## [Records for processing]
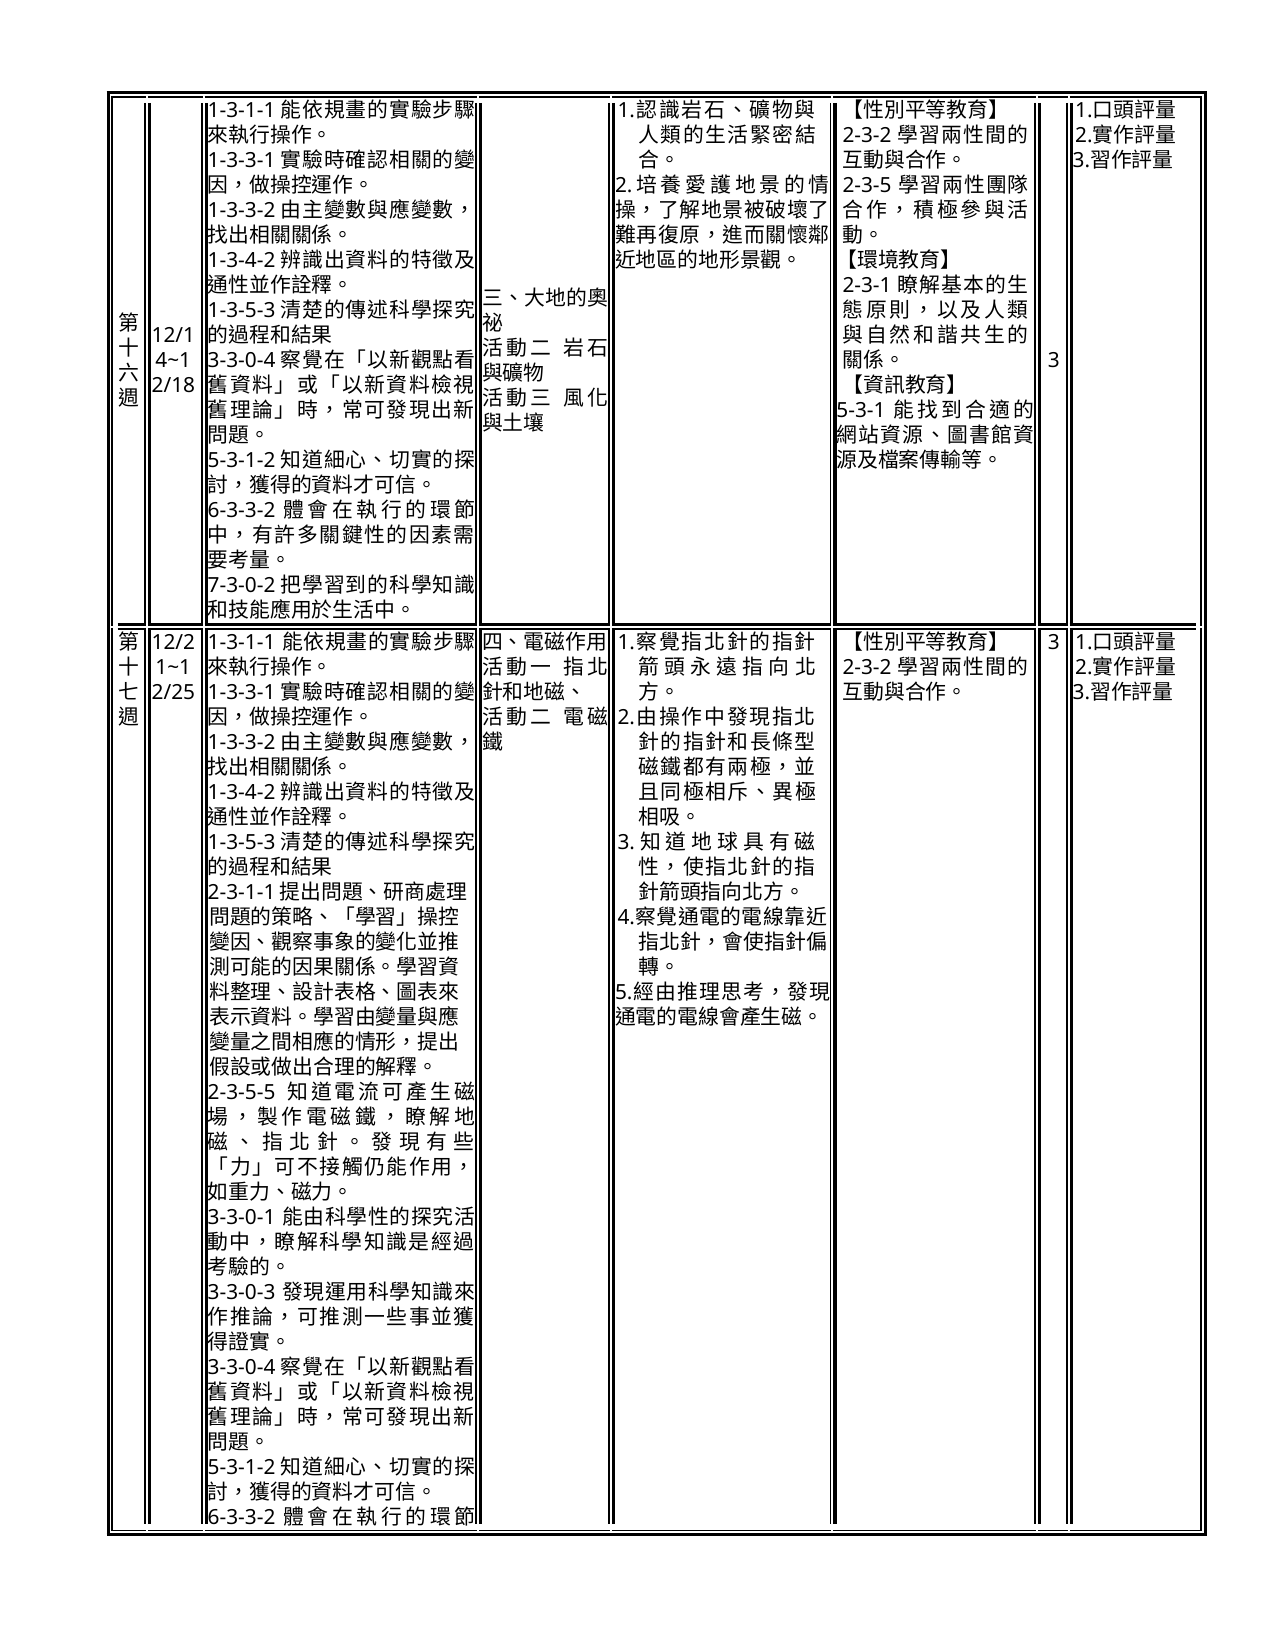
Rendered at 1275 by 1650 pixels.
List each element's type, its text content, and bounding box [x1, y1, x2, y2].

table_cell 1-3-1-1能依規畫的實驗步驟來執行操作。 1-3-3-1實驗時確認相關的變因，做操控運作。 1-3-3-2由主變數與應變數，找出相關關係。 1-3-4-2辨識出資料的特徵及通性並作詮釋。 1-3-5-3清楚的傳述科學探究的過程和結果 3-3-0-4察覺在「以新觀點看舊資料」或「以新資料檢視舊理論」時，常可發現出新問題。 5-3-1-2知道細心、切實的探討，獲得的資料才可信。 6-3-3-2體會在執行的環節中，有許多關鍵性的因素需要考量。 7-3-0-2把學習到的科學知識和技能應用於生活中。 [204, 94, 479, 623]
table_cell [204, 623, 479, 1529]
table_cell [833, 623, 1038, 1529]
table_cell 【性別平等教育】 2-3-2學習兩性間的互動與合作。 2-3-5 學習兩性團隊合作，積極參與活動。 【環境教育】 2-3-1瞭解基本的生態原則，以及人類與自然和諧共生的關係。 【資訊教育】 5-3-1能找到合適的網站資源、圖書館資源及檔案傳輸等。 [833, 94, 1038, 623]
table_cell 三、大地的奧祕 活動二 岩石與礦物 活動三 風化與土壤 [479, 94, 612, 623]
table_cell 第十七週 [110, 623, 148, 1529]
table_cell 3 [1038, 623, 1069, 1529]
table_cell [479, 623, 612, 1529]
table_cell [1069, 97, 1200, 623]
table_cell 12/21~12/25 [148, 623, 204, 1529]
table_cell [1069, 623, 1203, 1529]
table_cell 1.認識岩石、礦物與人類的生活緊密結合。 2.培養愛護地景的情操，了解地景被破壞了難再復原，進而關懷鄰近地區的地形景觀。 [612, 94, 833, 623]
table_cell 第十六週 [110, 94, 148, 623]
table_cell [612, 623, 833, 1529]
table_cell 12/14~12/18 [148, 94, 204, 623]
table_cell 3 [1038, 94, 1069, 623]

## [Prompt]
The first line of the entries, the line containing "table_cell [479, 623, 612, 1529]", and every line between them are to be output exactly; pictures are not.

## [Response to the task]
Rendered at 1275 by 1650 pixels.
List each element's type, its text content, and bounding box [x1, y1, x2, y2].

table_cell 1-3-1-1能依規畫的實驗步驟來執行操作。 1-3-3-1實驗時確認相關的變因，做操控運作。 1-3-3-2由主變數與應變數，找出相關關係。 1-3-4-2辨識出資料的特徵及通性並作詮釋。 1-3-5-3清楚的傳述科學探究的過程和結果 3-3-0-4察覺在「以新觀點看舊資料」或「以新資料檢視舊理論」時，常可發現出新問題。 5-3-1-2知道細心、切實的探討，獲得的資料才可信。 6-3-3-2體會在執行的環節中，有許多關鍵性的因素需要考量。 7-3-0-2把學習到的科學知識和技能應用於生活中。 [204, 94, 479, 623]
table_cell [204, 623, 479, 1529]
table_cell [833, 623, 1038, 1529]
table_cell 【性別平等教育】 2-3-2學習兩性間的互動與合作。 2-3-5 學習兩性團隊合作，積極參與活動。 【環境教育】 2-3-1瞭解基本的生態原則，以及人類與自然和諧共生的關係。 【資訊教育】 5-3-1能找到合適的網站資源、圖書館資源及檔案傳輸等。 [833, 94, 1038, 623]
table_cell 三、大地的奧祕 活動二 岩石與礦物 活動三 風化與土壤 [479, 94, 612, 623]
table_cell 第十七週 [110, 623, 148, 1529]
table_cell 3 [1038, 623, 1069, 1529]
table_cell [479, 623, 612, 1529]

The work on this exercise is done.